Exercise instructions. Starting at the line with "120g | 100g = 2,08 fr." and ending at the line with "(elle s’est retirée de la scène à seulement", print exactly the lines of the entries below. Pictures do not belong in the copy.
---- Data to examine
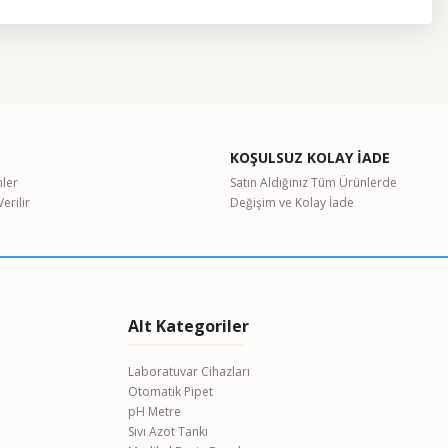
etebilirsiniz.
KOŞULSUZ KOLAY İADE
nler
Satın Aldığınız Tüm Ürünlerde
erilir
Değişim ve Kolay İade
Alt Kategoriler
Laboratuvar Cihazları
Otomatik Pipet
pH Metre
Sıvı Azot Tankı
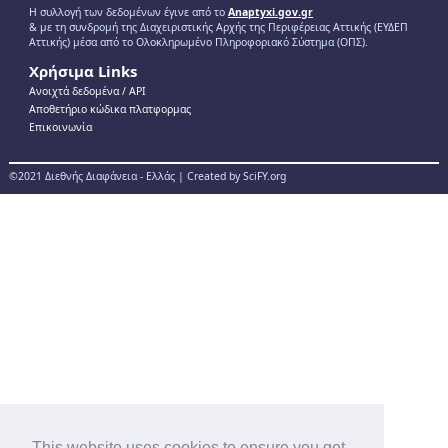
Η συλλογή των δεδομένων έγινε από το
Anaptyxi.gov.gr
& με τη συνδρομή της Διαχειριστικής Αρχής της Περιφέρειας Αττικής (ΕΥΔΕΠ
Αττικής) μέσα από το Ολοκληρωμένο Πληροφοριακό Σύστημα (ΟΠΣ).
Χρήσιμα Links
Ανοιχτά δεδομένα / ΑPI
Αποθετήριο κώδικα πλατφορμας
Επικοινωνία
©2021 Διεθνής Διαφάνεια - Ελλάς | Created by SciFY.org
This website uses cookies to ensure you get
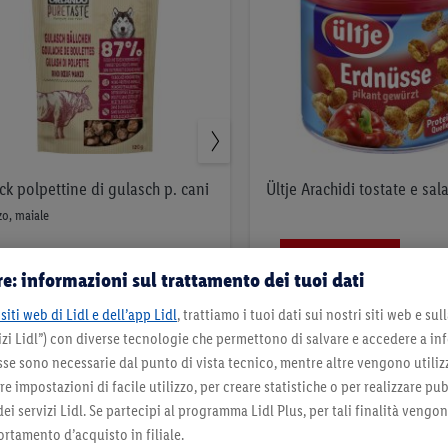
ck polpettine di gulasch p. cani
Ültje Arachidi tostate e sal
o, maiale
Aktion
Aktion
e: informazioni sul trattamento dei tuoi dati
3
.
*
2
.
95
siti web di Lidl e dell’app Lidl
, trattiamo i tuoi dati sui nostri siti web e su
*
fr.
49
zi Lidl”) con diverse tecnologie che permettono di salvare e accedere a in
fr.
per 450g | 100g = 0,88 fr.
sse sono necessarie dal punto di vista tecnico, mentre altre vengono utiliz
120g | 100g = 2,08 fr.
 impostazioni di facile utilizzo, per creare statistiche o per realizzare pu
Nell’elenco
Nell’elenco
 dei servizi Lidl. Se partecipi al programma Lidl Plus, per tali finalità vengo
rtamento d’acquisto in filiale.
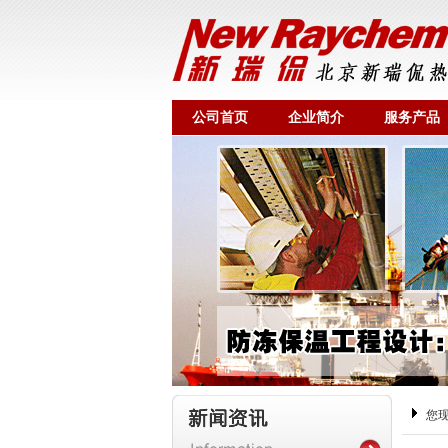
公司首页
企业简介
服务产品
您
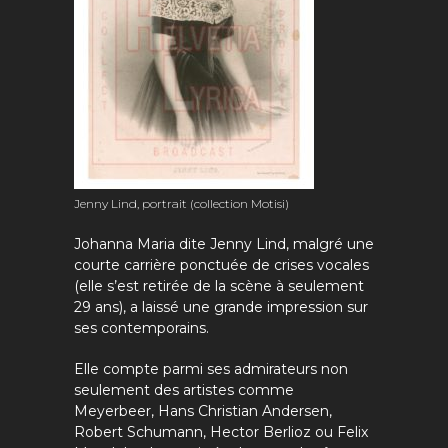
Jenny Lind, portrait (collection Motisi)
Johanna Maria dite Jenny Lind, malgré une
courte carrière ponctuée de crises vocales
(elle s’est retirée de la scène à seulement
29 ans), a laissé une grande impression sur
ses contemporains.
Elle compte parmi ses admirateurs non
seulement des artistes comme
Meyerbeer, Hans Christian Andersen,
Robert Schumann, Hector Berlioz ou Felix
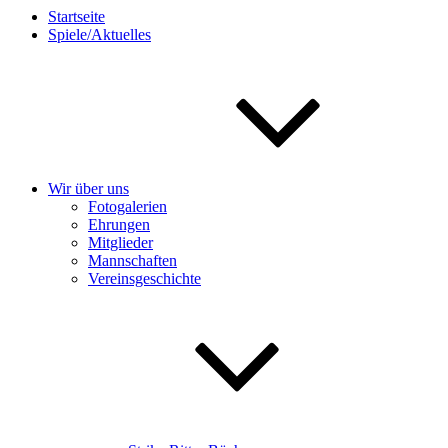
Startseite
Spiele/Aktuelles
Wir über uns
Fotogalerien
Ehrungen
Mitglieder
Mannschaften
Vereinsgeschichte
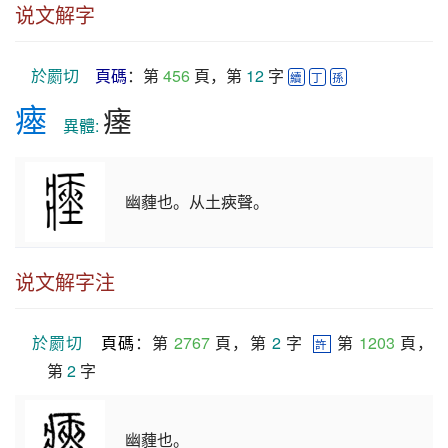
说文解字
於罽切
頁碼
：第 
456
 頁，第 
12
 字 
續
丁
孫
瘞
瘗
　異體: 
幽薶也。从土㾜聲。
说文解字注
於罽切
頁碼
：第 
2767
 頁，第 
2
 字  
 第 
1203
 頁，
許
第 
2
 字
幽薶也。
--------
Reply.
120g | 100g = 2,08 fr.
 impostazioni di facile utilizzo, per creare statistiche o per realizzare pu
Nell’elenco
Nell’elenco
 dei servizi Lidl. Se partecipi al programma Lidl Plus, per tali finalità vengo
rtamento d’acquisto in filiale.
公司首页
企业简介
服务产品
您
Jenny Lind, portrait (collection Motisi)
Johanna Maria dite Jenny Lind, malgré une
courte carrière ponctuée de crises vocales
(elle s’est retirée de la scène à seulement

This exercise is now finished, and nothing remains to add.